Just thinking about it makes me shake with rage. I've never felt angrier in my entire life. I feel like running out to bash someone's head in...but I know I'm bigger than that. It's frustrating because I wrote a letter (lying unsent in my drawer) to these people telling them I still loved them. I still have it with me. Honestly I respected these people and wanted to try and work things through even still. I've had six years with these people, and for someone to throw **** at me like this is...it beggers belief. I'm trying to love them still, and I do want to, but I know my respect for them is now near zero. Yes, perhaps the onus is on me to do something, but it's hard to when the door hasn't just been slammed in my face, but when someone opens it a crack and then starts firing an AK47 into my face.

I can't honestly work out why they sent this. Apparently it's taken a while to work through, but do they just want to get "one up" on me, or teach me a hard lesson? I appreciate that the person who sent this (my ex-friend's partner) has autism so perhaps imagines that it will help things.

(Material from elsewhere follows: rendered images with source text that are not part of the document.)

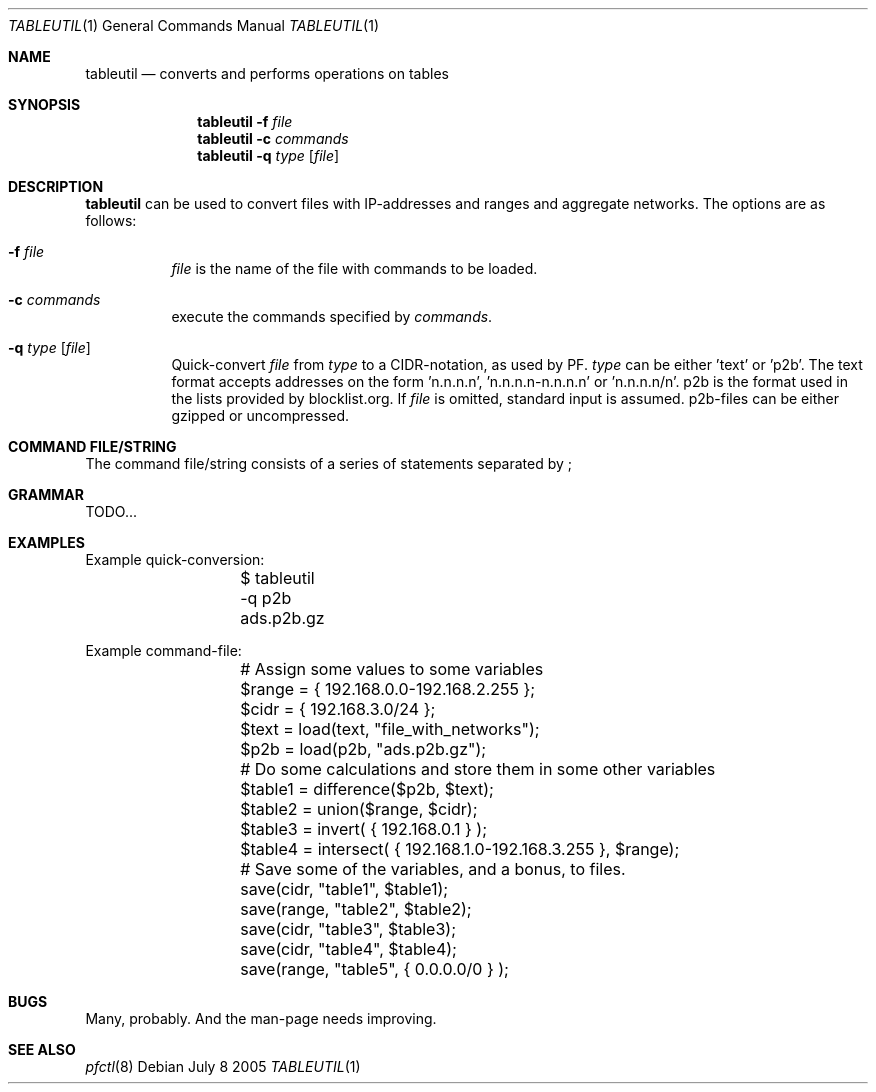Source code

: .\" $Id: tableutil.1,v 1.4 2005/07/09 14:49:56 gsson Exp $
.\" 
.\" Copyright (c) 2005 Henrik Gustafsson <henrik.gustafsson@fnord.se>
.\" 
.\" Permission to use, copy, modify, and distribute this software for any
.\" purpose with or without fee is hereby granted, provided that the above
.\" copyright notice and this permission notice appear in all copies.
.\" 
.\" THE SOFTWARE IS PROVIDED "AS IS" AND THE AUTHOR DISCLAIMS ALL WARRANTIES
.\" WITH REGARD TO THIS SOFTWARE INCLUDING ALL IMPLIED WARRANTIES OF
.\" MERCHANTABILITY AND FITNESS. IN NO EVENT SHALL THE AUTHOR BE LIABLE FOR
.\" ANY SPECIAL, DIRECT, INDIRECT, OR CONSEQUENTIAL DAMAGES OR ANY DAMAGES
.\" WHATSOEVER RESULTING FROM LOSS OF USE, DATA OR PROFITS, WHETHER IN AN
.\" ACTION OF CONTRACT, NEGLIGENCE OR OTHER TORTIOUS ACTION, ARISING OUT OF
.\" OR IN CONNECTION WITH THE USE OR PERFORMANCE OF THIS SOFTWARE.
.\" 
.Dd July 8 2005
.Dt TABLEUTIL 1
.Os
.Sh NAME
.Nm tableutil
.Nd "converts and performs operations on tables"
.Sh SYNOPSIS
.Nm
.Fl f Ar file
.Nm
.Fl c Ar commands
.Nm
.Fl q Ar type Op Ar file
.Sh DESCRIPTION
.Nm
can be used to convert files with IP-addresses and ranges and aggregate networks.
The options are as follows:
.Bl -tag -width Ds
.It Fl f Ar file
.Ar file
is the name of the file with commands to be loaded.
.It Fl c Ar commands
execute the commands specified by
.Ar commands .
.It Fl q Ar type Op Ar file
Quick-convert 
.Ar file
from
.Ar type
to a CIDR-notation, as used by PF. 
.Ar type
can be either 'text' or 'p2b'. The text format accepts addresses on the form 'n.n.n.n', 'n.n.n.n-n.n.n.n' or 'n.n.n.n/n'. p2b is the format used in the lists provided by blocklist.org. If
.Ar file
is omitted, standard input is assumed. p2b-files can be either gzipped or uncompressed.
.El
.Sh COMMAND FILE/STRING
The command file/string consists of a series of statements separated by ;
.Sh GRAMMAR
TODO...
.Sh EXAMPLES
Example quick-conversion:
.Bd -literal -offset indent
	$ tableutil -q p2b ads.p2b.gz
.Ed

Example command-file:
.Bd -literal -offset indent
	# Assign some values to some variables
	$range = { 192.168.0.0-192.168.2.255 };
	$cidr = { 192.168.3.0/24 };
	$text = load(text, "file_with_networks");
	$p2b = load(p2b, "ads.p2b.gz");
	
	# Do some calculations and store them in some other variables
	$table1 = difference($p2b, $text);
	$table2 = union($range, $cidr);
	$table3 = invert( { 192.168.0.1 } );
	$table4 = intersect( { 192.168.1.0-192.168.3.255 }, $range);
	
	# Save some of the variables, and a bonus, to files.
	save(cidr, "table1", $table1);
	save(range, "table2", $table2);
	save(cidr, "table3", $table3);
	save(cidr, "table4", $table4);
	save(range, "table5", { 0.0.0.0/0 } );
.Ed

.Sh BUGS
Many, probably. And the man-page needs improving.
.Sh SEE ALSO
.Xr pfctl 8
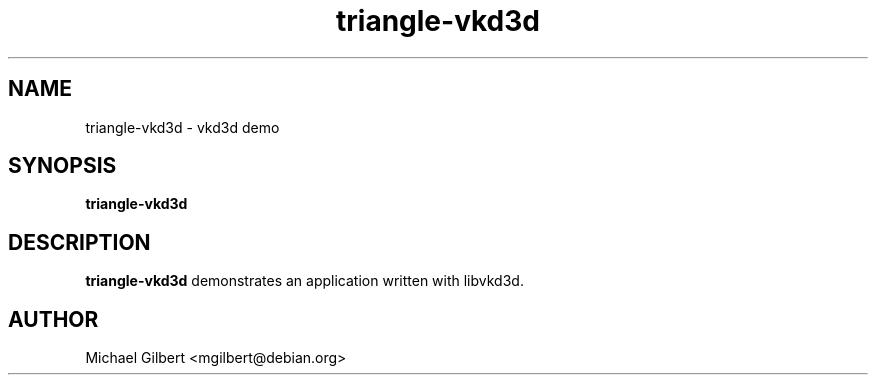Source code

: .TH triangle-vkd3d 1 2018-06-22
.SH NAME
triangle-vkd3d \- vkd3d demo
.SH SYNOPSIS
.B triangle-vkd3d
.SH DESCRIPTION
.B triangle-vkd3d
demonstrates an application written with libvkd3d.
.SH AUTHOR
Michael Gilbert <mgilbert@debian.org>
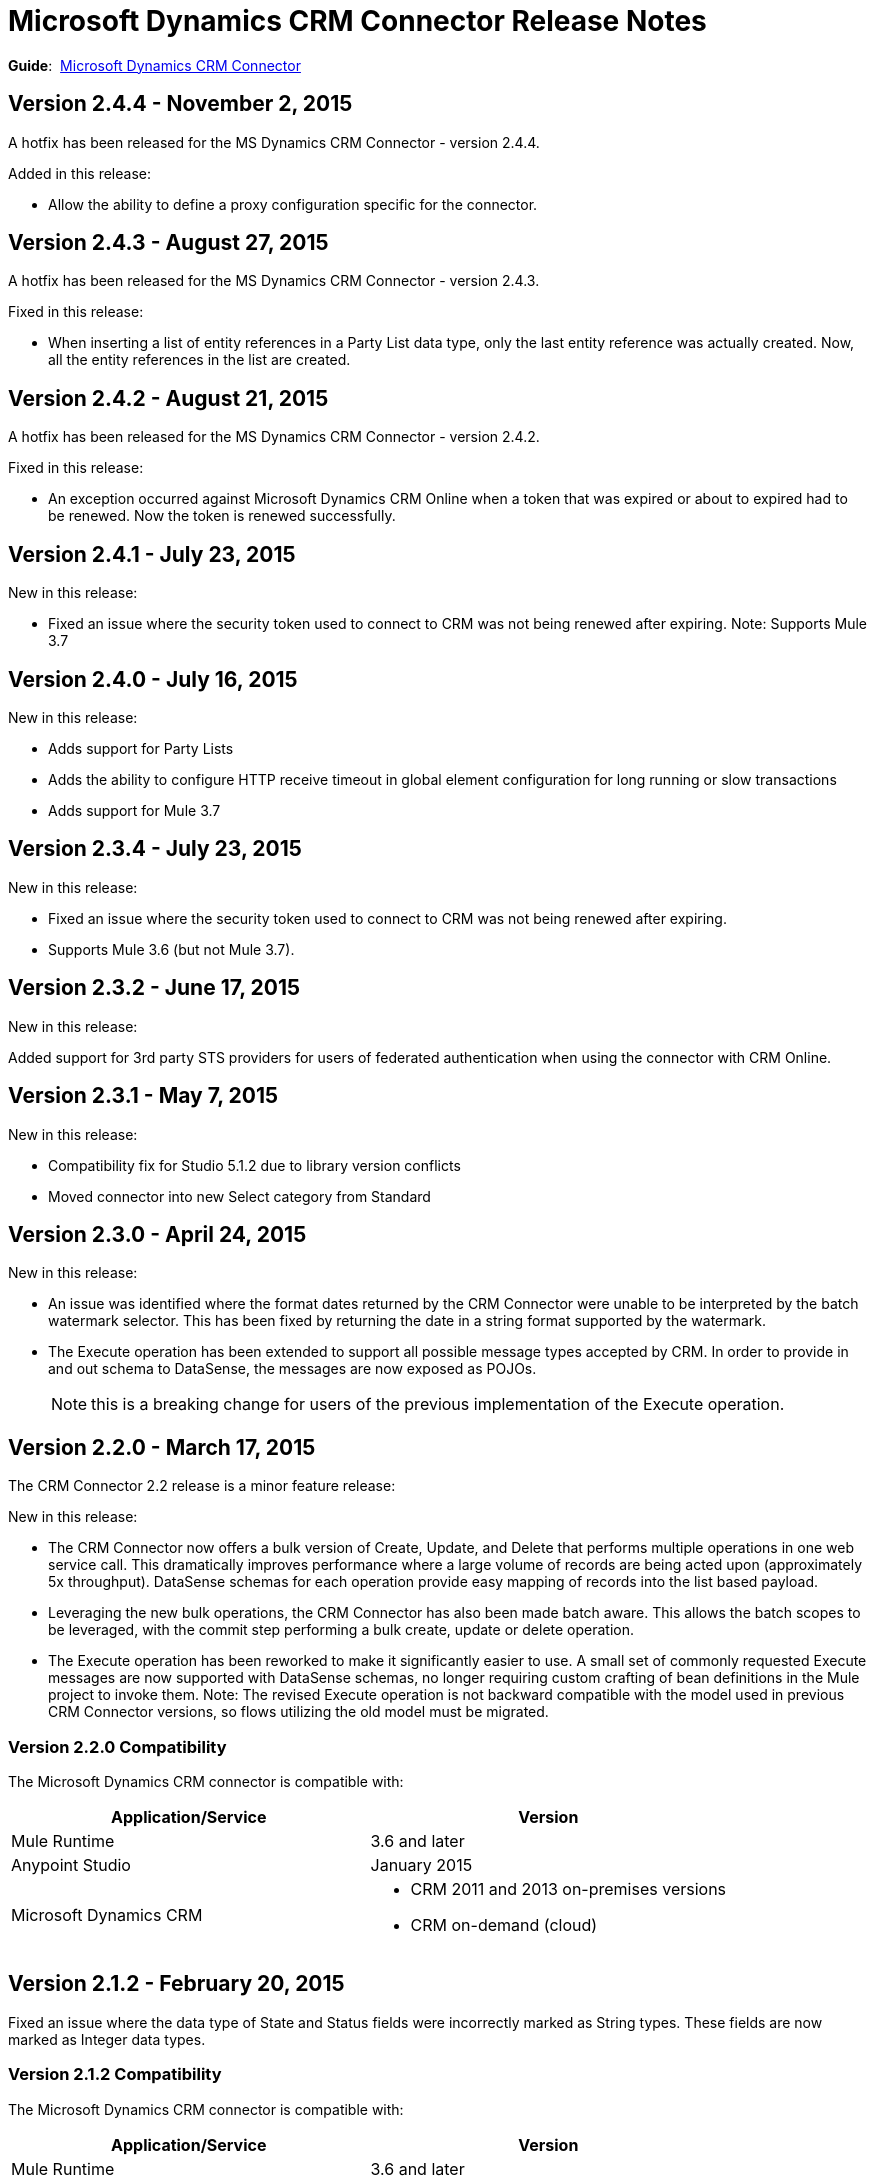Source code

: = Microsoft Dynamics CRM Connector Release Notes
:keywords: release notes, connectors, microsoft crm

*Guide*:  link:/mule-user-guide/v/3.7/microsoft-dynamics-crm-connector[Microsoft Dynamics CRM Connector]

== Version 2.4.4 - November 2, 2015

A hotfix has been released for the MS Dynamics CRM Connector - version 2.4.4.

Added in this release:

* Allow the ability to define a proxy configuration specific for the connector.

== Version 2.4.3 - August 27, 2015

A hotfix has been released for the MS Dynamics CRM Connector - version 2.4.3.

Fixed in this release:

* When inserting a list of entity references in a Party List data type, only the last entity reference was actually created. Now, all the entity references in the list are created.

== Version 2.4.2 - August 21, 2015

A hotfix has been released for the MS Dynamics CRM Connector - version 2.4.2.

Fixed in this release:

* An exception occurred against Microsoft Dynamics CRM Online when a token that was expired or about to expired had to be renewed. Now the token is renewed successfully.

== Version 2.4.1 - July 23, 2015

New in this release:

* Fixed an issue where the security token used to connect to CRM was not being renewed after expiring.
Note: Supports Mule 3.7

== Version 2.4.0 - July 16, 2015

New in this release:

* Adds support for Party Lists
* Adds the ability to configure HTTP receive timeout in global element configuration for long running or slow transactions
* Adds support for Mule 3.7

== Version 2.3.4 - July 23, 2015

New in this release:

* Fixed an issue where the security token used to connect to CRM was not being renewed after expiring.
* Supports Mule 3.6 (but not Mule 3.7).

== Version 2.3.2 - June 17, 2015

New in this release:

Added support for 3rd party STS providers for users of federated authentication when using the connector with CRM Online.


== Version 2.3.1 - May 7, 2015

New in this release:

* Compatibility fix for Studio 5.1.2 due to library version conflicts
* Moved connector into new Select category from Standard

== Version 2.3.0 - April 24, 2015

New in this release:

* An issue was identified where the format dates returned by the CRM Connector were unable to be interpreted by the batch watermark selector. This has been fixed by returning the date in a string format supported by the watermark.
* The Execute operation has been extended to support all possible message types accepted by CRM. In order to provide in and out schema to DataSense, the messages are now exposed as POJOs.
+
[NOTE]
this is a breaking change for users of the previous implementation of the Execute operation.

== Version 2.2.0 - March 17, 2015

The CRM Connector 2.2 release is a minor feature release:

New in this release:

* The CRM Connector now offers a bulk version of Create, Update, and Delete that performs multiple operations in one web service call. This dramatically improves performance where a large volume of records are being acted upon (approximately 5x throughput). DataSense schemas for each operation provide easy mapping of records into the list based payload.

* Leveraging the new bulk operations, the CRM Connector has also been made batch aware. This allows the batch scopes to be leveraged, with the commit step performing a bulk create, update or delete operation.

* The Execute operation has been reworked to make it significantly easier to use. A small set of commonly requested Execute messages are now supported with DataSense schemas, no longer requiring custom crafting of bean definitions in the Mule project to invoke them. Note: The revised Execute operation is not backward compatible with the model used in previous CRM Connector versions, so flows utilizing the old model must be migrated.

=== Version 2.2.0 Compatibility

The Microsoft Dynamics CRM connector is compatible with:

[width="100%",cols="50%,50%",options="header",]
|===
|Application/Service |Version
|Mule Runtime |3.6 and later
|Anypoint Studio |January 2015
|Microsoft Dynamics CRM a|
* CRM 2011 and 2013 on-premises versions
* CRM on-demand (cloud)

|===

== Version 2.1.2 - February 20, 2015

Fixed an issue where the data type of State and Status fields were incorrectly marked as String types. These fields are now marked as Integer data types.

=== Version 2.1.2 Compatibility

The Microsoft Dynamics CRM connector is compatible with:

[width="100%",cols="50%,50%",options="header",]
|===
|Application/Service |Version
|Mule Runtime |3.6 and later
|Anypoint Studio |January 2015
|Microsoft Dynamics CRM a|
* CRM 2011 and 2013 on-premises versions
* CRM on-demand (cloud)

|===

== Version 2.1.1 - February 6, 2015

Release Notes for version 2.1.1 of the Microsoft Dynamics Customer Relationship Management (CRM) connector.

=== Version 2.1.1 Compatibility

The Microsoft Dynamics CRM connector is compatible with:

[width="100%",cols="50%,50%",options="header",]
|===
|Application/Service |Version
|Mule Runtime |3.6 and later
|Anypoint Studio |January 2015
|Microsoft Dynamics CRM a|
* CRM 2011 and 2013 on-premises versions
* CRM on-demand (cloud)

|===

=== Version 2.1.1 New Features

None.

=== Version 2.1.1 Fixed in this Release

* The form of references has changed to address the case where field names or entity names contain underscore characters, which is common in the case of custom entities. The old notation previously used in a flow is recognized and honored, for example, _fieldname_entityname_ *_reference*, but from now on, express all new queries in the form _fieldname_ *_referenceto_* _entityname_. For more information, see http://www.mulesoft.org/documentation/display/current/Microsoft+Dynamics+CRM+Connector#MicrosoftDynamicsCRMConnector-EntityReference[Entity Reference] in the link:/mule-user-guide/v/3.7/microsoft-dynamics-crm-connector[Microsoft Dynamics CRM Connector] guide.
* After you update your connector to 2.1.1, clear the DataSense metadata cache by right clicking the CRM connector project name in Package Explorer, and clicking *DataSense* > Wipe all project metadata cache:
+
image:/documentation/download/attachments/123699919/DataSenseClear.png?version=1&modificationDate=1423274420802[image]

=== Version 2.1.1 Known Issues

Creating a many-to-many association via the Associate operation of the connector is not currently supported. One-to-many associations are fully supported.


== Version 2.1.0 - February 4, 2015

Release Notes for version 2.1.0 of the Microsoft Dynamics Customer Relationship Management (CRM) connector.

=== Version 2.1.0 Compatibility

The Microsoft Dynamics CRM connector is compatible with:

[width="100%",cols="50%,50%",options="header",]
|===
|Application/Service |Version
|Mule Runtime |3.6 and later
|Anypoint Studio |January 2015
|Microsoft Dynamics CRM a|
* CRM 2011 and 2013 on-premises versions
* CRM on-demand (cloud)
|===

=== Version 2.1.0 New Features

* Added support for Anypoint Studio 3.6 release, allowing the user interface for each supported authentication scheme to be specialized, and exposing only the configuration properties required for that scheme.
* Improved the ability for single property override for Kerberos auto-configuration making it simpler to configure Kerberos authentication when not in the same subnet as the KDC.

=== Version 2.1.0 Fixed in this Release

* Some association entities were missing from the list of available entities in the object browser. These entities are now included as expected.

=== Version 2.1.0 Known Issues

Creating a many-to-many association via the Associate operation of the connector is not currently supported. One-to-many associations are fully supported.

== Version 2.0 - November 12, 2014

Release Notes for version 2.0 of the Microsoft Dynamics Customer Relationship Management (CRM) connector.

=== Version 2.0 Compatibility

The Microsoft Dynamics CRM connector is compatible with:

[width="100%",cols="50%,50%",options="header",]
|===
|Application/Service |Version
|Mule Runtime |3.5.X and later
|Anypoint Studio |October 2014
|Microsoft Dynamics CRM a|
* CRM 2011 and 2013 on-premises versions
* CRM on-demand (cloud)
|===

=== Version 2.0 New Features

* *Improved connection troubleshooting*: The Test Connection functionality of the connector is now much more robust, and provides detailed and helpful error messages for the most common configuration or connectivity problems.

* *Kerberos auto-configuration*: Configuration of Kerberos authentication is now much simpler for on-premises installations, with auto-discovery of KDC and SPN reducing the need to supply these details. Most installations now typically only require providing the domain account and a password to connect with.

* *Claims authentication*: Support for claims-based authentication is now provided in the Dynamics CRM connector, allowing flexibility of authentication model choice for ADFS-enabled enterprises.

* *NTLM authentication*: It is now possible to use NTLM authentication to connect to CRM via the Anypoint Gateway Service for Windows.

* *Improved DSQL support*: DSQL has been improved to provide better translation to the native FetchXML format used by CRM, covering more operators and exposing more detailed view of the object graph to be returned in query builder. Support is provided for both in-built and custom entities.

* *More complete object model:* The object model for CRUD of CRM objects is now more complete, allowing you to get deep visibility into the structure and properties of messages in and out of CRM. This is particularly helpful for reference fields, for example where one entity has a relationship with another entity.

* *CRM 2013 support*: The Dynamics CRM connector now provides support for CRM 2011 + CRM 2013 On-Premises installs and hosted CRM Online instances in a single unified connector. Simply drop the connector into your flow, and specify the connection details for your specific instance.

=== Version 2.0 Fixed in this Release

There are no bug fixes in this release.

=== Version 2.0 Known Issues

Creating a many-to-many association via the Associate operation of the connector is not currently supported. One-to-many associations are fully supported.

== See Also

* Learn how to link:/mule-fundamentals/v/3.7/anypoint-exchange[Install Anypoint Connectors] using Anypoint Exchange.
* Access MuleSoft’s http://forum.mulesoft.org/mulesoft[Forum] to pose questions and get help from Mule’s broad community of users.
* To access MuleSoft’s expert support team, http://www.mulesoft.com/mule-esb-subscription[subscribe] to Mule ESB Enterprise and log in to MuleSoft’s http://www.mulesoft.com/support-login[Customer Portal].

The fact is that it stings because I can see some truth in the words. I have had faulty ideas about what friendship was, and for various reasons (not all in my control, though some have been) I just haven't connected well with many people. I wish I could just toss this message away, but because I respect(ed) these people, it still lingers on.

I'm no saint, and I am sorry for what I've done, but I don't think I'm revolting entirely either.

Sometimes I honestly feel like I'm in a Life of Brian situation:

"You're revolting!"
"I'm not revolting!"
"Only a revolting person denies he is revolting!"
"Alright I am revolting!"

Last edited by WindGuru; May 29, 2013 at 01:25 PM.